Humanitarismo y venganza parecen ser los dos conceptos extremos que concurren en la valoración del caso Gogorza. Dos conceptos antagónicos que conducen a soluciones diametralmente opuestas y, por consiguiente, a políticas penitenciarias también enfrentadas. La adoptada por el Ministerio del Interior, atenta a lo regulado por el legislador, se inspira en la concepción moderna del papel de las penas carcelarias. Recordemos la doctrina que ya en el siglo XVIII formuló Cesare Beccaria: "El fin de las penas no es atormentar y afligir a un ente sensible, ni deshacer el delito ya cometido. El fin no es otro que impedir al reo causar nuevos daños a los ciudadanos y retraer a los demás de la comisión de otros delitos iguales". La de la venganza, por el contrario, se aparta del derecho y propugna un tratamiento excepcional situado más allá de la dureza que implica el régimen carcelario previsto en la ley. Y se aparta también del sustrato doctrinal sobre el que nuestro sistema democrático ha asentado el tratamiento penal del terrorismo, pues si de algo puede dar lecciones España en este terreno es de haber recurrido a la ley ordinaria –y no a los regímenes de excepción– para luchar contra las organizaciones armadas que pretenden subvertir el orden constitucional.
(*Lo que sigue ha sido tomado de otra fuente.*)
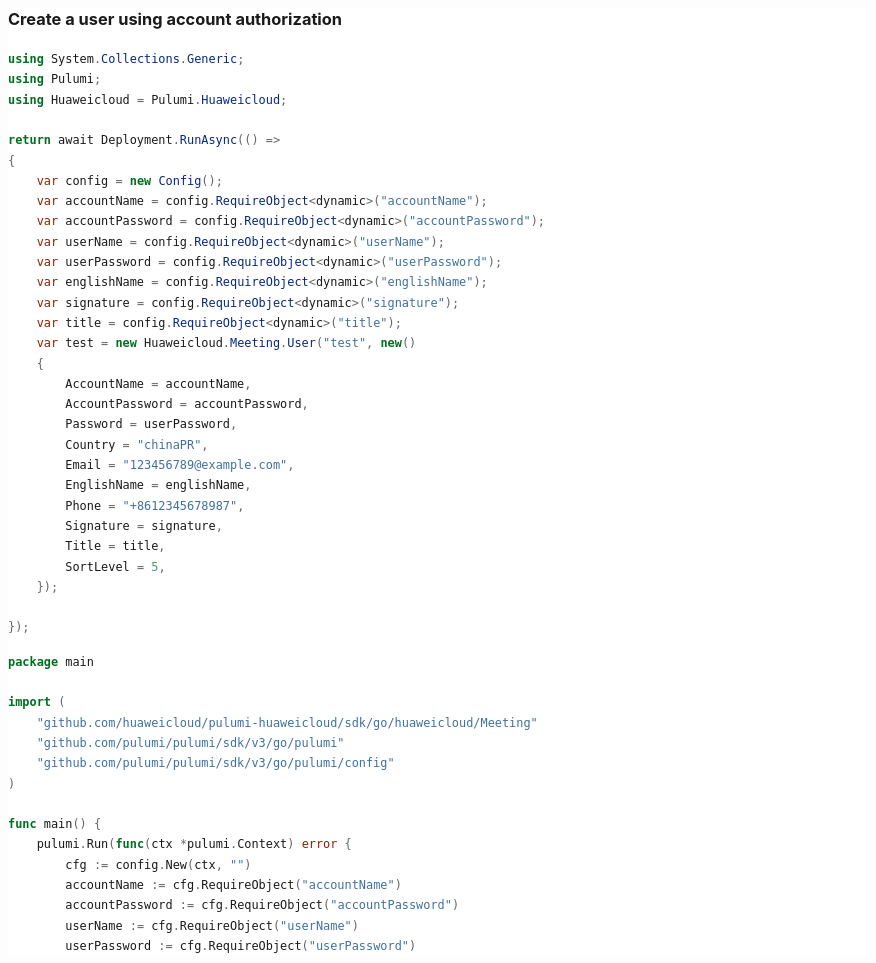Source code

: 
</pulumi-choosable>
</div>




### Create a user using account authorization


<div>
<pulumi-choosable type="language" values="csharp">

```csharp
using System.Collections.Generic;
using Pulumi;
using Huaweicloud = Pulumi.Huaweicloud;

return await Deployment.RunAsync(() => 
{
    var config = new Config();
    var accountName = config.RequireObject<dynamic>("accountName");
    var accountPassword = config.RequireObject<dynamic>("accountPassword");
    var userName = config.RequireObject<dynamic>("userName");
    var userPassword = config.RequireObject<dynamic>("userPassword");
    var englishName = config.RequireObject<dynamic>("englishName");
    var signature = config.RequireObject<dynamic>("signature");
    var title = config.RequireObject<dynamic>("title");
    var test = new Huaweicloud.Meeting.User("test", new()
    {
        AccountName = accountName,
        AccountPassword = accountPassword,
        Password = userPassword,
        Country = "chinaPR",
        Email = "123456789@example.com",
        EnglishName = englishName,
        Phone = "+8612345678987",
        Signature = signature,
        Title = title,
        SortLevel = 5,
    });

});
```


</pulumi-choosable>
</div>


<div>
<pulumi-choosable type="language" values="go">

```go
package main

import (
	"github.com/huaweicloud/pulumi-huaweicloud/sdk/go/huaweicloud/Meeting"
	"github.com/pulumi/pulumi/sdk/v3/go/pulumi"
	"github.com/pulumi/pulumi/sdk/v3/go/pulumi/config"
)

func main() {
	pulumi.Run(func(ctx *pulumi.Context) error {
		cfg := config.New(ctx, "")
		accountName := cfg.RequireObject("accountName")
		accountPassword := cfg.RequireObject("accountPassword")
		userName := cfg.RequireObject("userName")
		userPassword := cfg.RequireObject("userPassword")
```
Acercar por razones humanitarias a un preso de ETA al País Vasco para facilitar el tratamiento médico de las graves dolencias que sufre, no es aplicar ninguna medida de perdón ni puede ser interpretado como una claudicación frente a la organización terrorista a la que ese recluso pertenece. Es, sencillamente, un caso especial previsto en las leyes penales y penitenciarias que ahora están en vigor; unas leyes que, construidas a lo largo de un proceso a veces azaroso y en el que no han faltado las ocasiones inicuas, nos han permitido a los españoles alcanzar finalmente la justicia en el tratamiento del terrorismo. Es cierto que a quienes hemos sido víctimas de éste, singularmente cuando los delitos cometidos han sido irreparables, ni siquiera la justicia puede restaurar el daño causado. Pero ello no autoriza a que, como dijo una vez Jean Améry, la solución a nuestro "conflicto irresuelto" con quienes causaron nuestra desgracia "pueda consistir en una venganza que sea proporcional al sufrimiento padecido". De ahí que, utilizando la expresión del escritor austríaco, "la reivindicación moral de nuestro resentimiento" como víctimas no pueda ser otra que la una reclamación permanente de la justicia a través de la ley y sólo a partir de ella.